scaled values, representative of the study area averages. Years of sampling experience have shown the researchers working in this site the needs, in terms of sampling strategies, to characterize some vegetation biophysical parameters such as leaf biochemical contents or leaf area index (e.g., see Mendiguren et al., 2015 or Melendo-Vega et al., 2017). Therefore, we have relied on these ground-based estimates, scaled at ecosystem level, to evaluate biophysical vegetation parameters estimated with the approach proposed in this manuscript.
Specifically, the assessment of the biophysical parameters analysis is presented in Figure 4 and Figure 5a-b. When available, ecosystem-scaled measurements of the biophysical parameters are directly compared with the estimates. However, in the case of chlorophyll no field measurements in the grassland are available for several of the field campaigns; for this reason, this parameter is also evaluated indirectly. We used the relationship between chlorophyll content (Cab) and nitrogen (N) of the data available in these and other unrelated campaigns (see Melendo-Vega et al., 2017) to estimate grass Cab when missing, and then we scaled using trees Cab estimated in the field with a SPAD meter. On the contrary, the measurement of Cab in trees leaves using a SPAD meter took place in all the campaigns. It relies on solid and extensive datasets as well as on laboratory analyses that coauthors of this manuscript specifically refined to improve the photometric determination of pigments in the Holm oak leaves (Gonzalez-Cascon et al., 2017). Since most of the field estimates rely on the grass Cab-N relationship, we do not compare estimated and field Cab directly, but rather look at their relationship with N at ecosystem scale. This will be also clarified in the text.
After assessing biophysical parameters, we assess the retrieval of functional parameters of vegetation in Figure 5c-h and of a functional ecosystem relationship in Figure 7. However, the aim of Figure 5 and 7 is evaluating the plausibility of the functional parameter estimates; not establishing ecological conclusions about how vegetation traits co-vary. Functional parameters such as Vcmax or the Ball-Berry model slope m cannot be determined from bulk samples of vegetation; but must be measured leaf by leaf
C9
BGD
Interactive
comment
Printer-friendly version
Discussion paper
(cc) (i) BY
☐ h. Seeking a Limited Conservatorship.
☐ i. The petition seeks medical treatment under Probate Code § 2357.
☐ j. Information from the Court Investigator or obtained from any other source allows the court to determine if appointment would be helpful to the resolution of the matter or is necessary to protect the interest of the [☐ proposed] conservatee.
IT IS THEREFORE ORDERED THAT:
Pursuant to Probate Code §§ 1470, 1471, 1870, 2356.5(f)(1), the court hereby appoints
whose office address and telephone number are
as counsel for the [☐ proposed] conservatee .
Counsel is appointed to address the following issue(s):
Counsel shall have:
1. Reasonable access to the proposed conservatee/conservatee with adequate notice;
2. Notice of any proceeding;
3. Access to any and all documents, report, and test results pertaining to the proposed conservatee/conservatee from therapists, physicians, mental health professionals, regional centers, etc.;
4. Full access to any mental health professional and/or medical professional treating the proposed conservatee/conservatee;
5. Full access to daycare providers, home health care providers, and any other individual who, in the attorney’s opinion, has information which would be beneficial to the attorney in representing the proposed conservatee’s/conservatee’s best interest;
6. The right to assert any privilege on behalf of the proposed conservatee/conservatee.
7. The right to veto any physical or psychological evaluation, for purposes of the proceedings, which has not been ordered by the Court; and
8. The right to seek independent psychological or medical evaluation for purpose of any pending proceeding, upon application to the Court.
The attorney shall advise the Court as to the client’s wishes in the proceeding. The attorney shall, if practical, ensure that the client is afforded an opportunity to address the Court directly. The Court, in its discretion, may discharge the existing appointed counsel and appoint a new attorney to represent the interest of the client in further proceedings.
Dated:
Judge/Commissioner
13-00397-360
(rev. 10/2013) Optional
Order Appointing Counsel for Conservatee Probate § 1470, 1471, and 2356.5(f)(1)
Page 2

════════

▶ EXERCISE INSTRUCTIONS: The material above should be returned exactly, in full.

▶ SOLUTION TO THE EXERCISE:
scaled values, representative of the study area averages. Years of sampling experience have shown the researchers working in this site the needs, in terms of sampling strategies, to characterize some vegetation biophysical parameters such as leaf biochemical contents or leaf area index (e.g., see Mendiguren et al., 2015 or Melendo-Vega et al., 2017). Therefore, we have relied on these ground-based estimates, scaled at ecosystem level, to evaluate biophysical vegetation parameters estimated with the approach proposed in this manuscript.
Specifically, the assessment of the biophysical parameters analysis is presented in Figure 4 and Figure 5a-b. When available, ecosystem-scaled measurements of the biophysical parameters are directly compared with the estimates. However, in the case of chlorophyll no field measurements in the grassland are available for several of the field campaigns; for this reason, this parameter is also evaluated indirectly. We used the relationship between chlorophyll content (Cab) and nitrogen (N) of the data available in these and other unrelated campaigns (see Melendo-Vega et al., 2017) to estimate grass Cab when missing, and then we scaled using trees Cab estimated in the field with a SPAD meter. On the contrary, the measurement of Cab in trees leaves using a SPAD meter took place in all the campaigns. It relies on solid and extensive datasets as well as on laboratory analyses that coauthors of this manuscript specifically refined to improve the photometric determination of pigments in the Holm oak leaves (Gonzalez-Cascon et al., 2017). Since most of the field estimates rely on the grass Cab-N relationship, we do not compare estimated and field Cab directly, but rather look at their relationship with N at ecosystem scale. This will be also clarified in the text.
After assessing biophysical parameters, we assess the retrieval of functional parameters of vegetation in Figure 5c-h and of a functional ecosystem relationship in Figure 7. However, the aim of Figure 5 and 7 is evaluating the plausibility of the functional parameter estimates; not establishing ecological conclusions about how vegetation traits co-vary. Functional parameters such as Vcmax or the Ball-Berry model slope m cannot be determined from bulk samples of vegetation; but must be measured leaf by leaf
C9
BGD
Interactive
comment
Printer-friendly version
Discussion paper
(cc) (i) BY
☐ h. Seeking a Limited Conservatorship.
☐ i. The petition seeks medical treatment under Probate Code § 2357.
☐ j. Information from the Court Investigator or obtained from any other source allows the court to determine if appointment would be helpful to the resolution of the matter or is necessary to protect the interest of the [☐ proposed] conservatee.
IT IS THEREFORE ORDERED THAT:
Pursuant to Probate Code §§ 1470, 1471, 1870, 2356.5(f)(1), the court hereby appoints
whose office address and telephone number are
as counsel for the [☐ proposed] conservatee .
Counsel is appointed to address the following issue(s):
Counsel shall have:
1. Reasonable access to the proposed conservatee/conservatee with adequate notice;
2. Notice of any proceeding;
3. Access to any and all documents, report, and test results pertaining to the proposed conservatee/conservatee from therapists, physicians, mental health professionals, regional centers, etc.;
4. Full access to any mental health professional and/or medical professional treating the proposed conservatee/conservatee;
5. Full access to daycare providers, home health care providers, and any other individual who, in the attorney’s opinion, has information which would be beneficial to the attorney in representing the proposed conservatee’s/conservatee’s best interest;
6. The right to assert any privilege on behalf of the proposed conservatee/conservatee.
7. The right to veto any physical or psychological evaluation, for purposes of the proceedings, which has not been ordered by the Court; and
8. The right to seek independent psychological or medical evaluation for purpose of any pending proceeding, upon application to the Court.
The attorney shall advise the Court as to the client’s wishes in the proceeding. The attorney shall, if practical, ensure that the client is afforded an opportunity to address the Court directly. The Court, in its discretion, may discharge the existing appointed counsel and appoint a new attorney to represent the interest of the client in further proceedings.
Dated:
Judge/Commissioner
13-00397-360
(rev. 10/2013) Optional
Order Appointing Counsel for Conservatee Probate § 1470, 1471, and 2356.5(f)(1)
Page 2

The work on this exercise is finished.